## Dataset entries
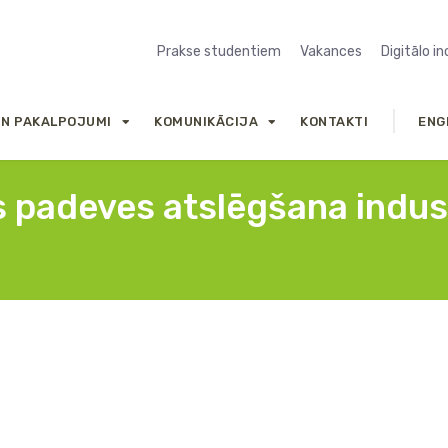
Prakse studentiem
Vakances
Digitālo i
UN PAKALPOJUMI
KOMUNIKĀCIJA
KONTAKTI
ENG
s padeves atslēgšana indus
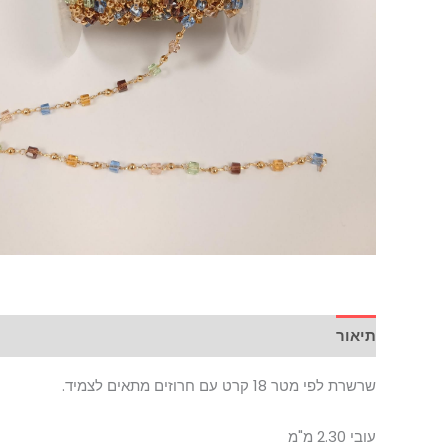
תיאור
שרשרת לפי מטר 18 קרט עם חרוזים מתאים לצמיד.
עובי 2.30 מ"מ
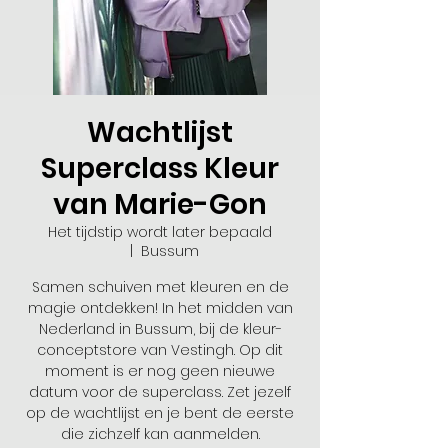
Wachtlijst
Superclass Kleur
van Marie-Gon
Het tijdstip wordt later bepaald
  |  
Bussum
Samen schuiven met kleuren en de
magie ontdekken! In het midden van
Nederland in Bussum, bij de kleur-
conceptstore van Vestingh. Op dit
moment is er nog geen nieuwe
datum voor de superclass. Zet jezelf
op de wachtlijst en je bent de eerste
die zichzelf kan aanmelden.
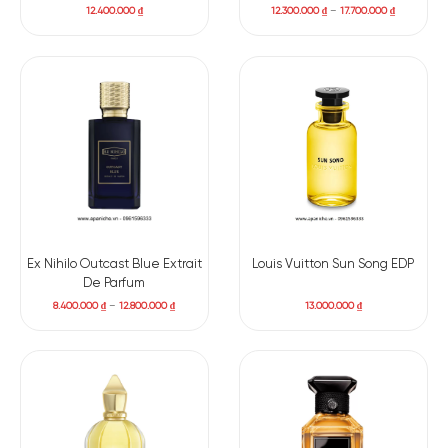
12.400.000
₫
12.300.000
₫
–
17.700.000
₫
Ex Nihilo Outcast Blue Extrait
Louis Vuitton Sun Song EDP
De Parfum
8.400.000
₫
–
12.800.000
₫
13.000.000
₫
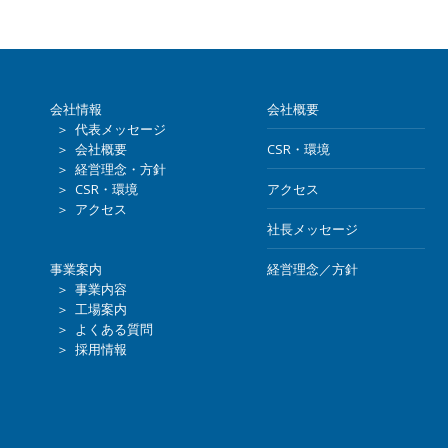
会社情報
会社概要
＞ 代表メッセージ
＞ 会社概要
CSR・環境
＞ 経営理念・方針
＞ CSR・環境
アクセス
＞ アクセス
社長メッセージ
事業案内
経営理念／方針
＞ 事業内容
＞ 工場案内
＞ よくある質問
＞ 採用情報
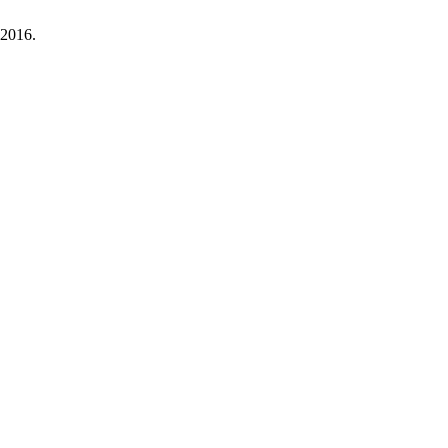
 2016.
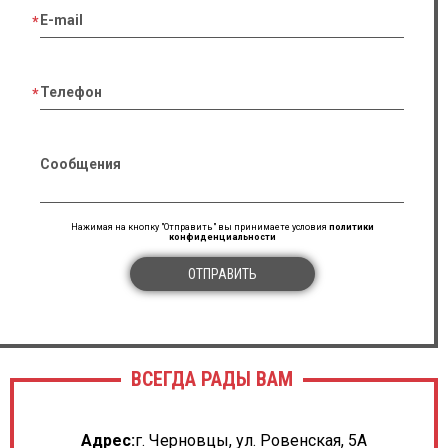
E-mail
Телефон
Сообщения
Нажимая на кнопку "Отправить" вы принимаете условия
политики
конфиденциальности
ОТПРАВИТЬ
ВСЕГДА РАДЫ ВАМ
Адрес:
г. Черновцы, ул. Ровенская, 5А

## INSTRUCTION
For the lines above, output exactly those from the line containing "Superclass Kleur" through the line containing "moment is er nog geen nieuwe", and skip the others.

## ANSWER AREA
Superclass Kleur
van Marie-Gon
Het tijdstip wordt later bepaald
  |  
Bussum
Samen schuiven met kleuren en de
magie ontdekken! In het midden van
Nederland in Bussum, bij de kleur-
conceptstore van Vestingh. Op dit
moment is er nog geen nieuwe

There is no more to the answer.